Она покачала головой:
– Нет. Я, собственно, этого как раз хочу. Но не ради денег, так будет не правильно.
– А как будет правильно?
– Ты стоишь на месте, – пояснила она. – Полгода назад ты словно застыл без движения, заглохший мотор. Может, это тебя снова заведет.
Я поднялся из‑за стола и, пройдя через черный ход, вышел на крыльцо. От удлиненных вечерних теней вырытая яма снова стала похожей на могилу. У меня там были нагромождены кучи кирпичей, прикрытых брезентом, возвышающиеся словно уродливые грибы. Вот чем бы я хотел заниматься – работать руками и плечами, думать о лопатах выкопанной земли, проверять глубину ямы, следить за уровнем стены, чтобы очистить сознание, думать вплотную лишь о подробностях, касающихся строительства стены, чтобы в мыслях не осталось места ни для чего другого.

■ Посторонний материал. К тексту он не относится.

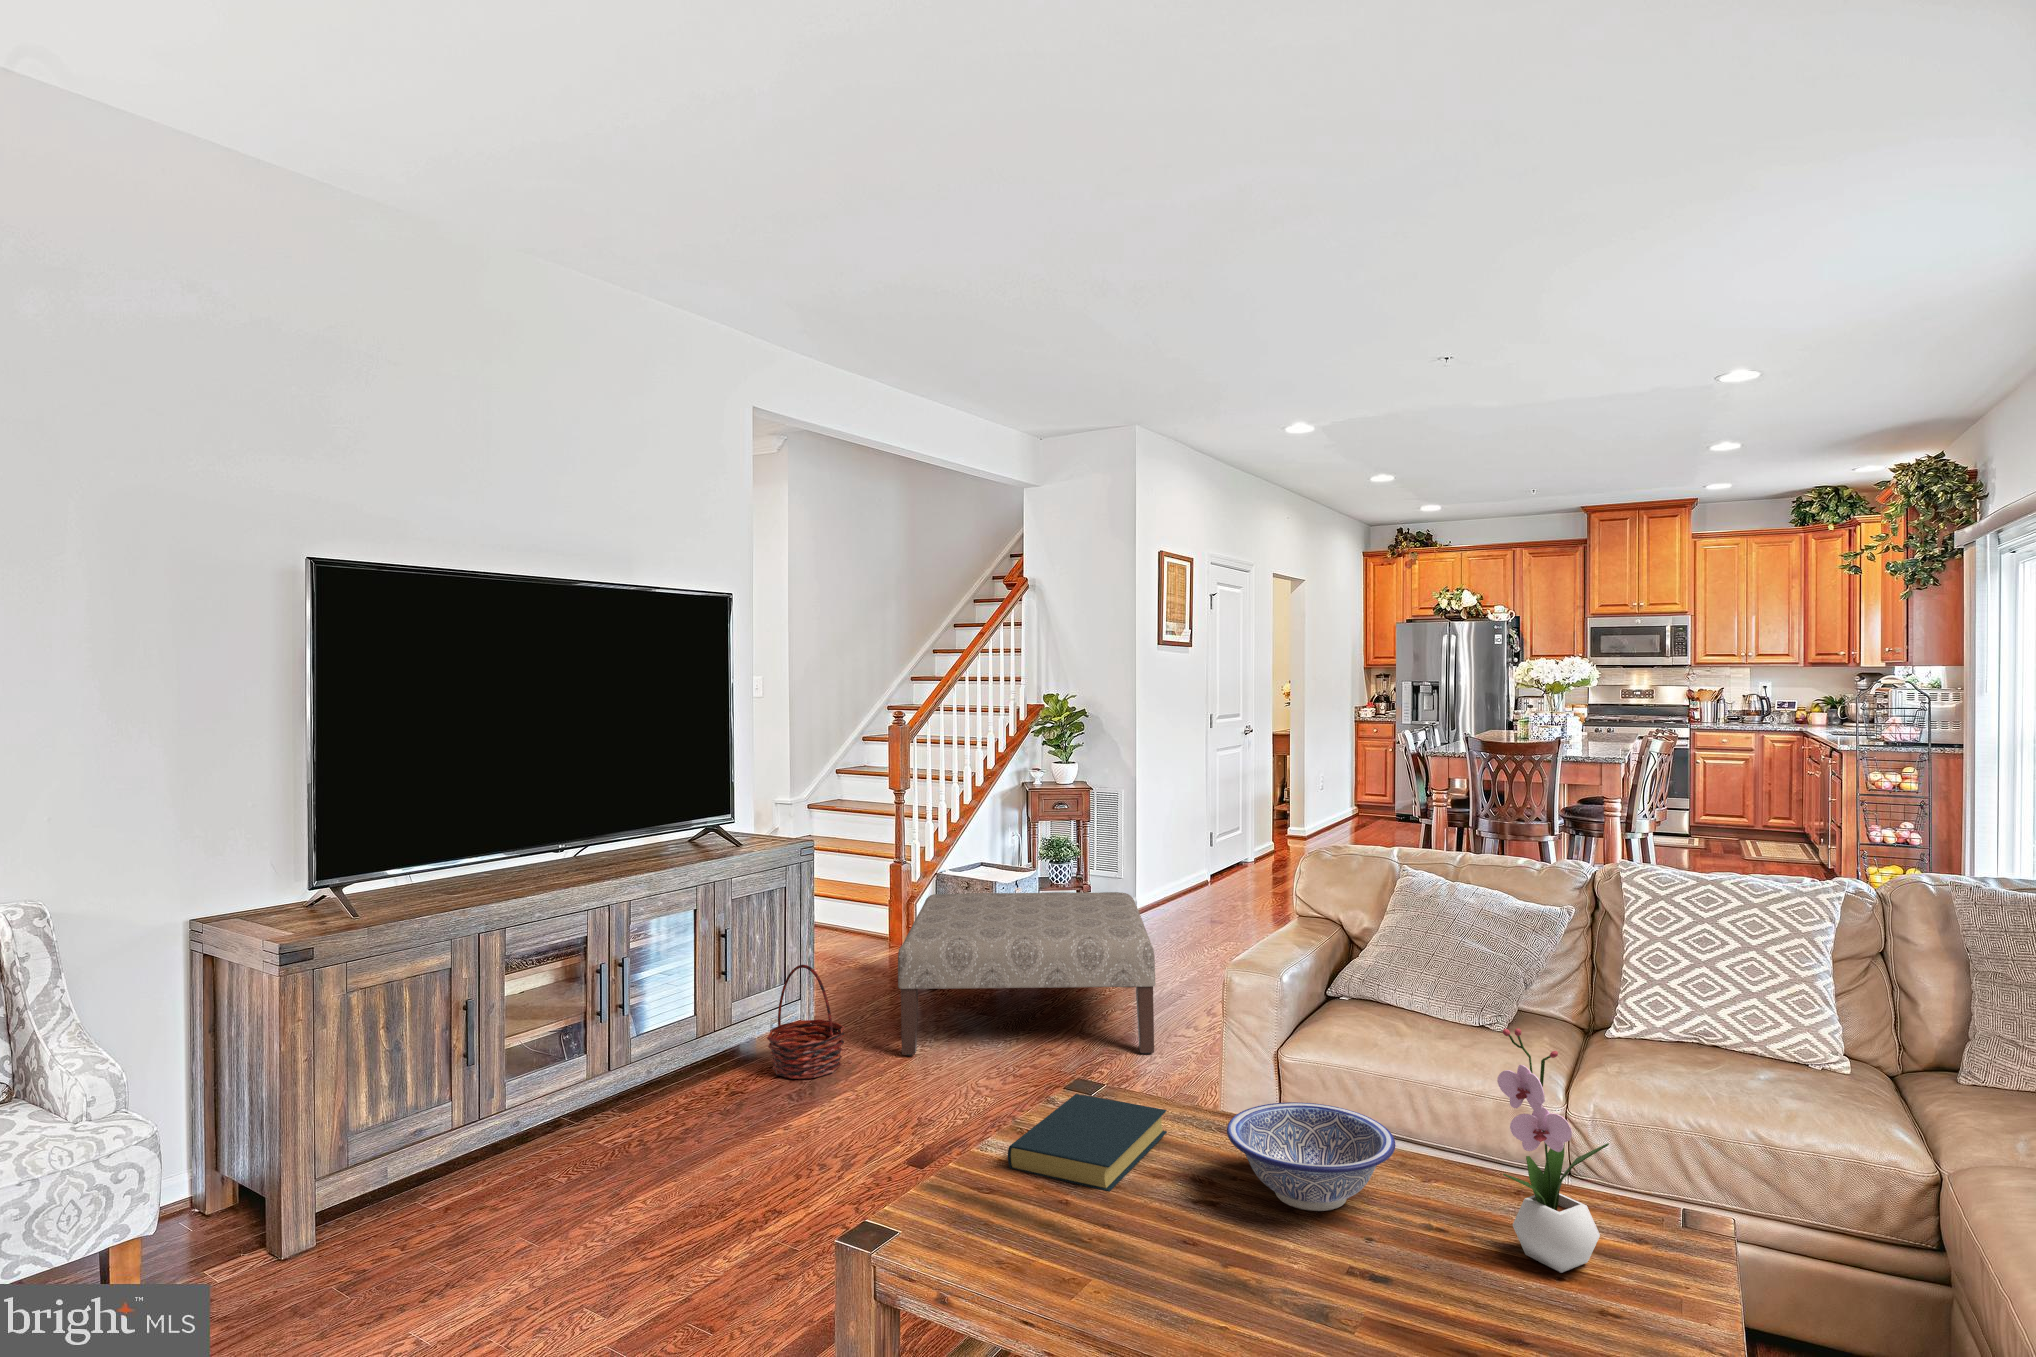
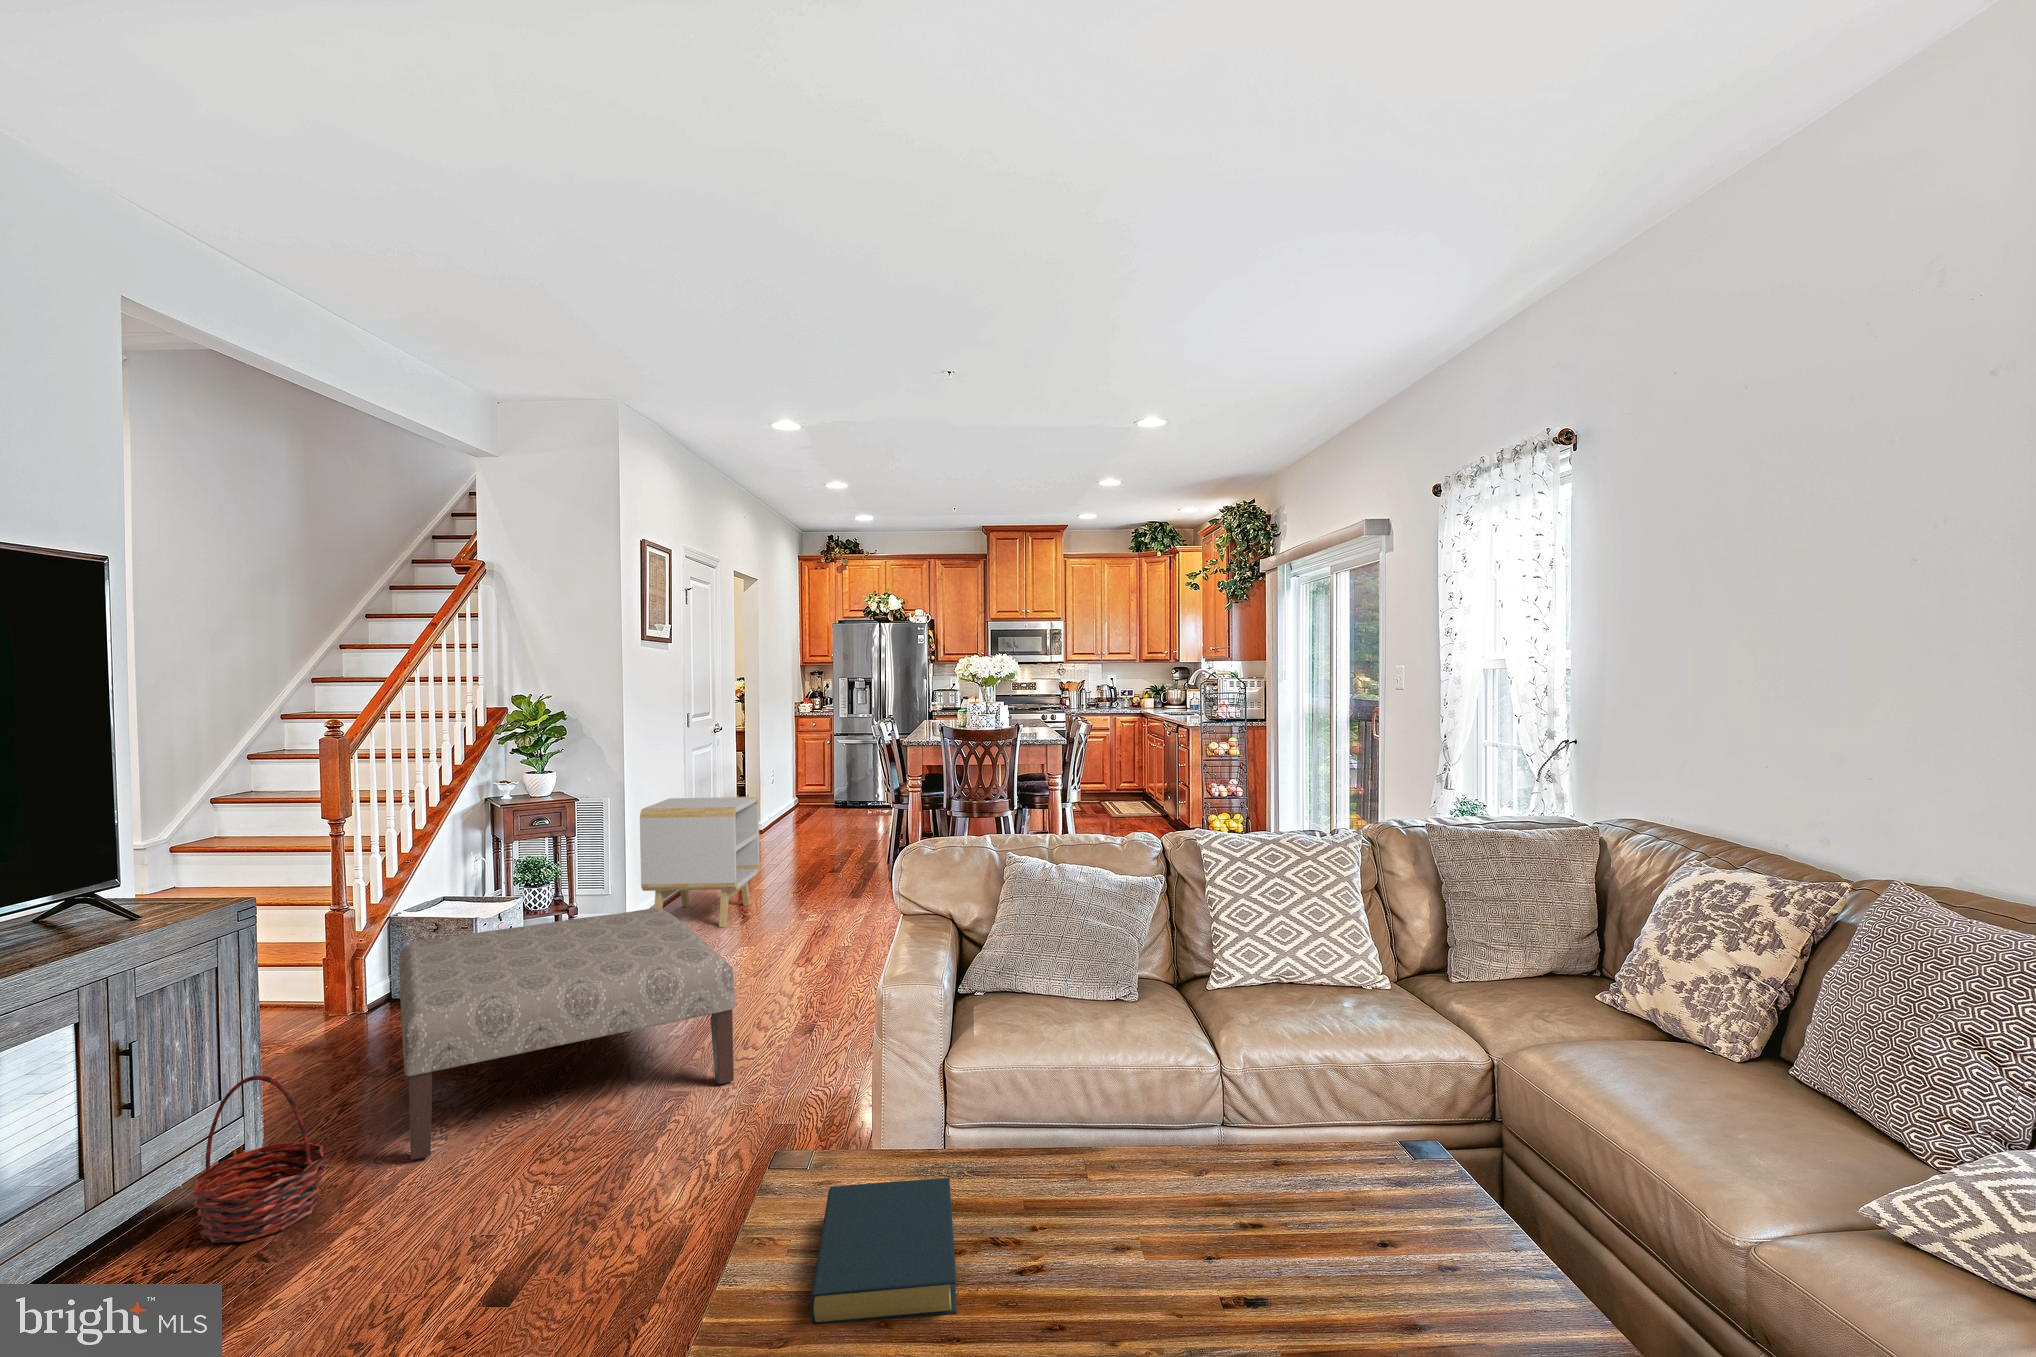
side table: none [1145,798,1265,928] -> present [640,797,760,927]
flower arrangement: present [1497,1028,1609,1273] -> none [1348,1018,1429,1247]
decorative bowl: present [1227,1102,1396,1211] -> none [1058,1128,1236,1258]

Значит, ради денег. И чтобы вселить в Кейт надежду.
Я вернулся на кухню.
– Мне надо собрать кое‑какую одежду, – просто сказал я. – Не знаю, сколько мне придется пробыть в Аллентауне.
Глава 6
Аллентаун расположен приблизительно в девяноста милях к западу от Нью‑Йорка. Мы вернулись в Манхэттен, захватили Роджера Керригана, наблюдателя от корпорации, на углу Третьей авеню и Тридцать четвертой улицы и час двадцать минут спустя, не доезжая Аллентауна, съехав с шоссе 22, остановились на посыпанной гравием площадке перед мотелем “У дороги”.
Керриган сначала попытался завязать светскую беседу о бейсболе, о кино и прочем – в поисках темы, которая могла бы заинтересовать меня. Однако ни желания разговаривать, ни простой вежливости не было и в помине с моей стороны, так что через некоторое время он умолк, и мы в молчании продолжали нестись на запад каждый в своем углу лимузина.
Мотель “У дороги” был явно дешевым, но построенным недавно, так что мишура и позолота еще не успели поблекнуть и, казалось, вполне заменяли добротное качество. По дороге мы проезжали мимо подобных отельчиков более ранней постройки, и они наглядно демонстрировали, как они будут выглядеть, когда обветшают, а пока мотель “У дороги” красовался показным блеском, и остановившийся перед ним лимузин вовсе не выглядел нелепо.
Владелец мотеля, которого мы застали за конторкой дежурного клерка, оказался приземистым, полным, беспокойным мужчиной с густыми усами и проглядывающей лысиной. Этот человек, насколько я мог судить, в прошлом не раз терпел неудачи в предприятиях малого бизнеса и которому в будущем, видимо, предстояло испытать то же самое. Его звали Уильям Макнейл. Он нас ждал. Когда Керриган представился, Макнейл немедленно встал, снял ключ со стенда и вышел из‑за конторки со словами:
– Я покажу вам, где она.
Мы последовали за ним и снова очутились перед мотелем.
Едва минуло шесть часов вечера. Слева находилась подъездная дорожка, ведущая к шоссе 22. Прямое, как линия, в четыре ряда шириной, шоссе, казалось, убегало прямо к солнцу, заходящему за горизонт где‑то в районе Харрисберга. По шоссе со скоростью шестьдесят миль в час проносились грузовики, сверкая под оранжевыми отблесками солнца алюминиевыми боками и отбрасывая очень длинные, тонкие и бледные тени.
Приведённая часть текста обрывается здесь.